"¡No hay vaginas grandes, hay pijas chicas!": ginecóloga explotó contra el machismo en la cama
VIRAL
"Gorda conchuda": en tan solo dos semanas, tres mujeres acudieron al consultorio de la doctora Cecilia Ousset, por los insultos de sus parejas ante "el cambio" de sus vaginas después de dar a luz. Autoestima, violencia psicológica y matrato en la cama.
Cecilia Ousset.
A partir de sus posteos en las redes sociales y del reconocido caso de “Lucía”, la doctora en ginecología Cecilia Ousset se ha vuelto bastante viral en internet y sobre todo en Facebook. Si hay algo que a la doctora no le falta, evidentemente, es la frontalidad a la hora de hablar de ciertos temas. Y esto es precisamente lo que ha pasado ahora que ha tocado hablar de una incómoda pregunta con la que muchas mujeres llegan al consultorio de un ginecólogo o ginecóloga:
“En estas dos semanas, tres pacientes me pidieron que las revise porque sus maridos les dicen 'conchudas'. A una, incluso: 'gorda conchuda', comienza el relato de la doctora que se hizo viral.
“Esta es una violencia que se repite muchísimo en mujeres sin autonomía económica, generalmente amas de casa. Les dicen que “les quedó muy grande y que no sienten lo mismo” desde que tuvieron a sus hijxs, por eso “buscan en otra”. Bueno. Las señoras fueron revisadas. Son vaginas perfectamente normales. Así que el diagnóstico fue el que me enseñó mi mamá: NO HAY VAGINAS GRANDES. HAY PIJAS CHICAS” remató.
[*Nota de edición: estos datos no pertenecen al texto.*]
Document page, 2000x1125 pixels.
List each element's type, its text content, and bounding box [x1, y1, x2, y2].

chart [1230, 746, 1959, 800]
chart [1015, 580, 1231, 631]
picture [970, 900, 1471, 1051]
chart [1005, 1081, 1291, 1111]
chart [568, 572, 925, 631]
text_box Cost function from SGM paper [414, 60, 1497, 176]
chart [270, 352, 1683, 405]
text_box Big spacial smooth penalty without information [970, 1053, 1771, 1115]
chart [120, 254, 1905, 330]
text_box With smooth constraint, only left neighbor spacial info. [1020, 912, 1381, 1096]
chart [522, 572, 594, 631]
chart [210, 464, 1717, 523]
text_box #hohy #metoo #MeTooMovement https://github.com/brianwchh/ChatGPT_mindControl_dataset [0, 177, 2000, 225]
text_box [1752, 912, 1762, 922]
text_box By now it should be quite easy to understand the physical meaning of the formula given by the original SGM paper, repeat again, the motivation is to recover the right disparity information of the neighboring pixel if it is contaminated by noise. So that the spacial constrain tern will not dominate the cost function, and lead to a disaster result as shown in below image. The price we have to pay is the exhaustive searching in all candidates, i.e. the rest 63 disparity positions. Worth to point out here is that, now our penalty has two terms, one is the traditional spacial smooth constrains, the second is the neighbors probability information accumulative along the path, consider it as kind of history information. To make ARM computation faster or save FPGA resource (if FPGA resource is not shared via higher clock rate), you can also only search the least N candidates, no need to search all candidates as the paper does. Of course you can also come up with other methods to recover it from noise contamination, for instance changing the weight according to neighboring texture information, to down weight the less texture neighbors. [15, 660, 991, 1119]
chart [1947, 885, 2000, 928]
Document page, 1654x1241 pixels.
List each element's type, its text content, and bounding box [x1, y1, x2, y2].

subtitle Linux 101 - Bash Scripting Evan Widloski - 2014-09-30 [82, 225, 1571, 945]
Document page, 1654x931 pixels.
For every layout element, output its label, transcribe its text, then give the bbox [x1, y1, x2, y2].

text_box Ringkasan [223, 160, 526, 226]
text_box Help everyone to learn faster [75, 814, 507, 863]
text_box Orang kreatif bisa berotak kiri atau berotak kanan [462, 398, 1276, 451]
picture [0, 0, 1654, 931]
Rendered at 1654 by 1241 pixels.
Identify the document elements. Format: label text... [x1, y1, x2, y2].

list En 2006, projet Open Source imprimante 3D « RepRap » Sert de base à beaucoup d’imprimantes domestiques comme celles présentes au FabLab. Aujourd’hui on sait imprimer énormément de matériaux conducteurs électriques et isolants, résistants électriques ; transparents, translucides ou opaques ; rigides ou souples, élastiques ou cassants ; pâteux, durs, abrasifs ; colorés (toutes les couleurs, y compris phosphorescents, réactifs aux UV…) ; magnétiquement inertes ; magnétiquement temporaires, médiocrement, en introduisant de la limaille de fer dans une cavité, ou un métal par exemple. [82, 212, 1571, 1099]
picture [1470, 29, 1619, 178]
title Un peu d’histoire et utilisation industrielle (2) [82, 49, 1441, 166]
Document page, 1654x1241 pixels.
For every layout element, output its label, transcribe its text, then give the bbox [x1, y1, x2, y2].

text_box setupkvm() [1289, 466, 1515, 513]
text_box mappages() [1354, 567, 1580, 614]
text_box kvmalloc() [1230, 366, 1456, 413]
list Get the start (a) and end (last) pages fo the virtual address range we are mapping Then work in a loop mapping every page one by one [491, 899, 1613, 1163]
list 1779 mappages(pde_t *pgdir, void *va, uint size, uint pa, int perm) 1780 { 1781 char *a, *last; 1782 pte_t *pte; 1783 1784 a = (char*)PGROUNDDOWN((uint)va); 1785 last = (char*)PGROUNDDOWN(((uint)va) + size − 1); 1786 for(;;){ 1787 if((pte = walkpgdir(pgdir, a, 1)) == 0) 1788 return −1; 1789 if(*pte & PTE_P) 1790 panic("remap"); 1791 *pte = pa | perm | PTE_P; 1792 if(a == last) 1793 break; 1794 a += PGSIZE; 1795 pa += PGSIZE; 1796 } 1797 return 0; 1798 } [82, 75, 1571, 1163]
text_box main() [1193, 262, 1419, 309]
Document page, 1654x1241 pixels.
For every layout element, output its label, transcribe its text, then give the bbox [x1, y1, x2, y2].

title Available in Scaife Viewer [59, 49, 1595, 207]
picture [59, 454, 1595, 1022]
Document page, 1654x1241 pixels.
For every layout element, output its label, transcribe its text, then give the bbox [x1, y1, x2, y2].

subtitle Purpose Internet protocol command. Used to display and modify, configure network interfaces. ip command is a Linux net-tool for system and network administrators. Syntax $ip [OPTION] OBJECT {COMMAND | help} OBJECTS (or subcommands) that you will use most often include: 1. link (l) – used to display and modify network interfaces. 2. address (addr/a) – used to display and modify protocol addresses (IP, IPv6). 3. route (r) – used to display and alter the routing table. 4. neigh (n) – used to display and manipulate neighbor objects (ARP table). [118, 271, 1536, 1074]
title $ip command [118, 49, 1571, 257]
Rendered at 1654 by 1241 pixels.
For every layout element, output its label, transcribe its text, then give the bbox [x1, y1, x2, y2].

Entrevistada por eltucumano.com, la médica explicó que en realidad esta consulta sobre el canal vaginal es frecuente en el consultorio ginecológico: “Si me venían con esta problemática hace 10 o 15 años yo no dudaba en decir ‘te opero’, porque es lo que nos enseñaron, a “corregir” vaginas o prolapsos. Ahora resulta que los insultos por cómo quedan las vaginas después de los partos es algo totalmente normal. Y si, las vaginas algunas veces quedan diferentes pero nada de otro mundo y es lo más normal”, explicó.
Sobre lo que esconde esta terrible situación que se vive en lo privado de la pareja, Ousset explicó: “Esto sobrepasa el insulto, es una violencia psicológica que hace sentir que hay una discapacidad sexual sin solución alguna en las mujeres. El trasfondo es la humillación, la demostración de poder, dejar la autoestima hasta el fondo”.
Pero la consulta no es algo nuevo: “Estas consultas me llegan desde siempre, en dos semanas fueron tres personas las que fueron a buscar ‘soluciones’, y ni se lo toman como violencia. En otro tiempo lo habría tomado como algo de cirugía inmediatamente, pero ahora les aviso que es violencia, es maltrato”, cuenta.
“El factor común de la mayoría de estas mujeres es que no tienen autonomía económica, las humillan diciéndoles que por esto buscan otras mujeres afuera. Esta semana la situación me superó la paciencia, me supera que no se sepa detectar como violencia a pesar de todo lo que pasa a diario y de todo lo que se comparte en las redes”, explicó la profesional de la salud.
Por otro lado, la doctora nos cuenta que distinta es la situación cuando una mujer desee por sí misma modificar su vagina a través de una cirugía plástica, algo que es totalmente aceptable considerando que cada persona tiene derecho a cambiar la parte de su cuerpo con la que no se sienta cómoda. El problema, es cuando la consulta viene a raíz de las palabras que las parejas le profieren a las mujeres en la intimidad, generando no solamente una inmensa baja en la autoestima, sino que también se anula la capacidad de goce debido al bloqueo que puede generar tamaño planteo en medio del acto sexual.
“Cuando una mujer quiere por sí misma, obviamente que se ofrecen cirugías, ejercicios, tratamientos no quirúrgicos, hay una batería de cosas que se pueden hacer porque hay casos en donde la que está incómoda es la mujer. Es normal”, cerró.